Will computers of the future be submerged in liquid?
The need to cool down computers eats into the world’s energy consumption. By using liquid instead of air, we can save large amounts of energy and at the same time produce heat.
Computer cooling has become a major environmental culprits, not least due to developments in digitalization and artificial intelligence.
Computers produce heat and need to be cooled down in order to perform calculations accurately and avoid damage. Data centres spend 30-50 percent of their overall energy use on cooling their computers.
Liquid cooling offers an alternative solution.
“The main reason to consider a liquid solution is that liquids conduct heat 10 to 20 times better than air. It is also easier to retain the heat energy that is collected. The energy can be stored or used in district heating systems, for example,” says Paul Roger Leinan, a SINTEF research scientist.

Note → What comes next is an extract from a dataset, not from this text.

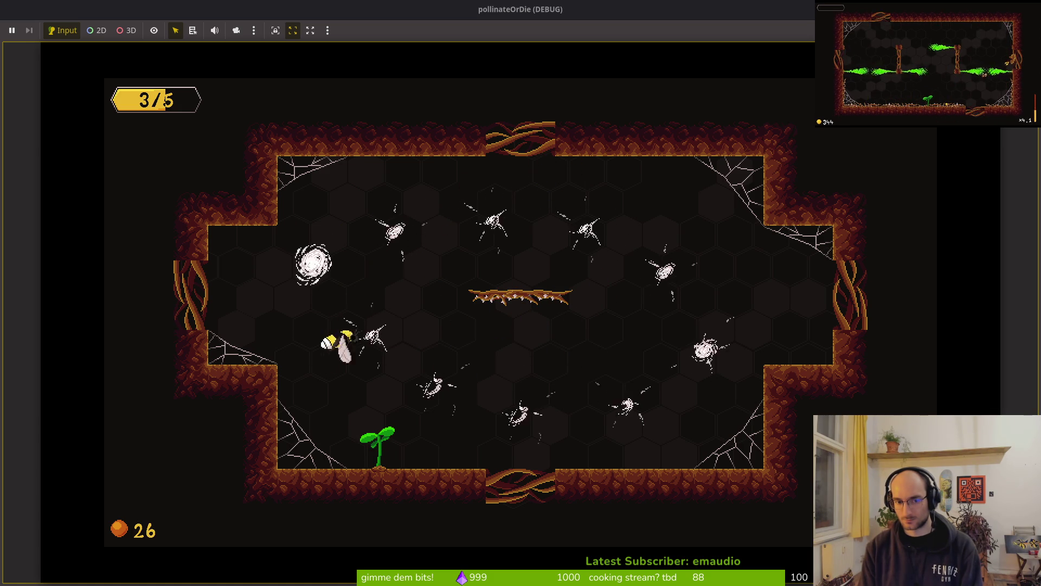
{"action": "key", "text": "Right"}
{"action": "key", "text": "Down"}
{"action": "key", "text": "Up"}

Facts about the future of computing power:
- Artificial intelligence will drive a 165 percent increase in data centre power demand by 2030.3
- Data centre power consumption is expected to more than double by 2030.1
- In 2024, data centres used about 1.5 percent of the world’s total electricity.1
- By 2030, data centre power usage in the United States might account for as much as 9 percent of all electricity produced in the United States.5
- Today, 30 to 50 percent of the energy used by data centres goes to cooling.2, 3
Sources:
1) Data centres will use twice as much energy by 2030 — driven by AI, Nature, 2025, https://doi.org/10.1038/d41586-025-01113-z
5) https://www.epri.com/about/media-resources/press-release/q5vu86fr8tkxatfx8ihf1u48vw4r1dzf
Two liquid cooling options
Liquid cooling of computers is carried out in two main ways: either by directly cooling individual computer parts with water, or by immersing the entire computer using oil.
Direct cooling concentrates the cooling effect is where it is needed most. It usually takes place in a closed circuit with water, which is both cheap and best in terms of heat transfer. Its disadvantage is the complexity of the system, the risk of leaks and that the remaining computer components must be cooled off using other methods, like air cooling.

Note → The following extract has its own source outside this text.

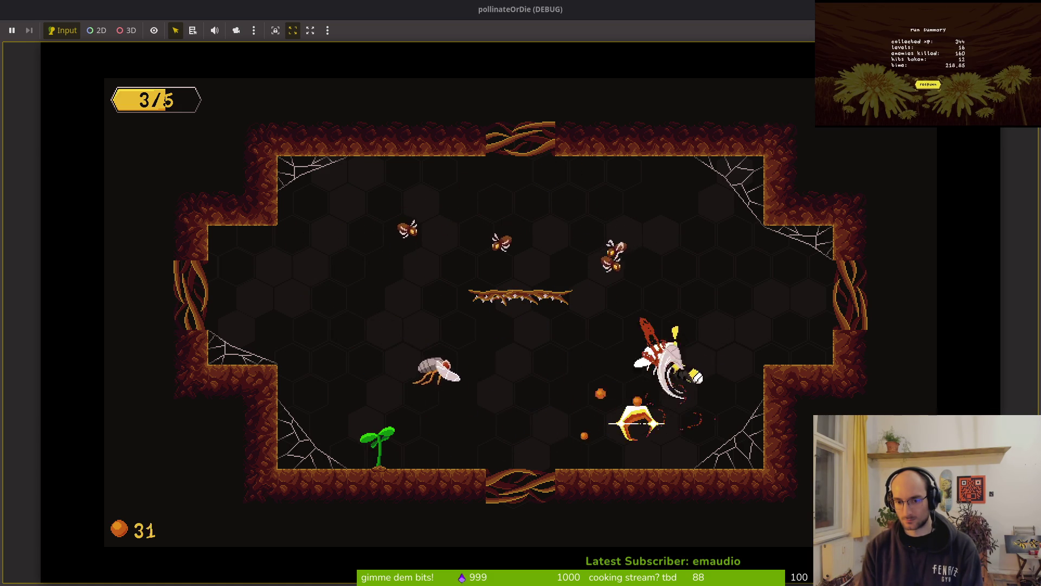
{"action": "key", "text": "Down"}
{"action": "key", "text": "Left"}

Immersion cooling offers other possibilities. This method immerses the entire computer or electrical components in a bath that then flows over and through the electrical components.
“We used calculations to show how to achieve a uniform flow of coolant throughout the entire tank, so that all parts of the computer receive sufficient cooling.”
“With this method, we use a dielectric coolant that does not conduct electricity. The advantage is that all the components in the computer are cooled with the same system,” says Leinan.
Immersion cooling submerges the entire computer or electrical parts in a bath of oil-based fluid. Photo: Coolblock by Synapsecom (www.coolblock.com)
Most efficient cooling possible
Liquid cooling is not a new technology, but because today’s computers and server farms are so powerful, the technology is experiencing a new upswing.
SINTEF is now working on immersion cooling as part of the EU MODERATOR project. The scientists calculate and measure the technology using mathematical simulation tools, laboratory experiments and advanced techniques.
“We used calculations to show how to achieve a uniform flow of coolant throughout the entire tank, so that all parts of the computer receive sufficient cooling,” Leinan says.
“We’ve tested systems that can measure both low speeds of the liquid flow and small temperature changes. This allows us to test cooling solutions very accurately.”
The heat can be used for other purposes
With liquid cooling, the heat from the computer is transferred to the liquid and is then transported with it out of the cooling tank, where it can then be released, stored or sent on.
“The temperature from such centres, at 50-70 degrees, is very useful for heating buildings and some types of industry and facilities. The relatively low temperature means that the heat can be transported long distances or stored for a long time, with little heat loss or the need for insulation.
Currently, immersion cooling is most relevant for small and medium-sized data centres. The reason for this is that the technology can be used by these centres with only minor adaptations, and the heat released from the cooling can be more easily used by others.
Combine both technologies?
The researchers found that the most promising cooling solutions will likely combine principles from both direct cooling of individual parts and from immersion cooling.
“A lot of components in computers need cooling, but some of the parts need significantly more cooling power than others, like the processors that perform calculations in a computer,” says Leinan.
It is also important to choose the right materials for the inside of the servers. The cooling oil can dissolve some plastic materials, which can reduce the lifespan of server components, according to f the scientists behind the study.